Collected data:
---
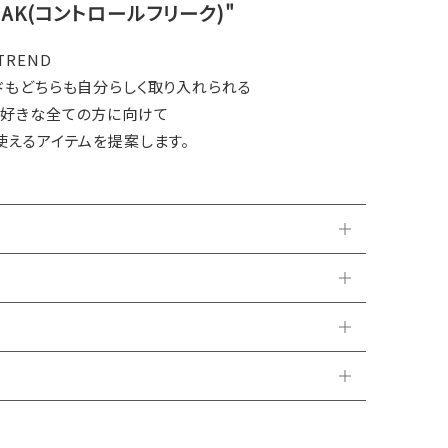
REAK(コントロールフリーク)"
 TREND
ドもどちらも自分らしく取り入れられる
が好きな全ての方に向けて
使えるアイテムを提案します。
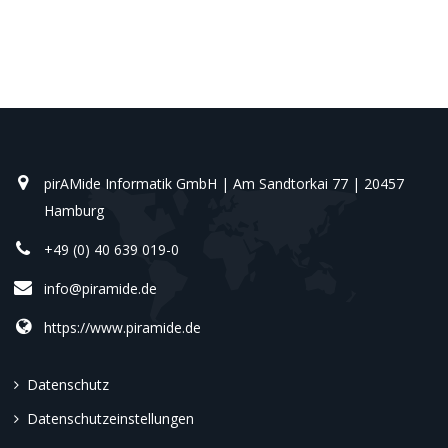
pirAMide Informatik GmbH | Am Sandtorkai 77 | 20457
Hamburg
+49 (0) 40 639 019-0
info@piramide.de
https://www.piramide.de
Datenschutz
Datenschutzeinstellungen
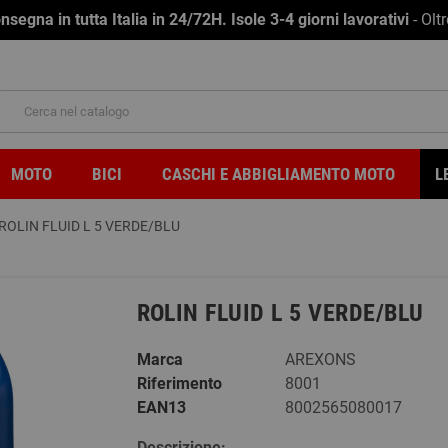
na in tutta Italia in 24/72H. Isole 3-4 giorni lavorativi
- Olt
MOTO
BICI
CASCHI E ABBIGLIAMENTO MOTO
L
ROLIN FLUID L 5 VERDE/BLU
ROLIN FLUID L 5 VERDE/BLU
Marca
AREXONS
Riferimento
8001
EAN13
8002565080017
Descrizione:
---
- **Work to be completed**
Retype, word for word, the line containing "ドもどちらも自分らしく取り入れられる" and each line after it through the end of the data, leaving any picture out.

- **Solution for this task**
ドもどちらも自分らしく取り入れられる
が好きな全ての方に向けて
使えるアイテムを提案します。
pirAMide Informatik GmbH | Am Sandtorkai 77 | 20457
Hamburg
+49 (0) 40 639 019-0
info@piramide.de
https://www.piramide.de
Datenschutz
Datenschutzeinstellungen
na in tutta Italia in 24/72H. Isole 3-4 giorni lavorativi
- Olt
MOTO
BICI
CASCHI E ABBIGLIAMENTO MOTO
L
ROLIN FLUID L 5 VERDE/BLU
ROLIN FLUID L 5 VERDE/BLU
Marca
AREXONS
Riferimento
8001
EAN13
8002565080017
Descrizione:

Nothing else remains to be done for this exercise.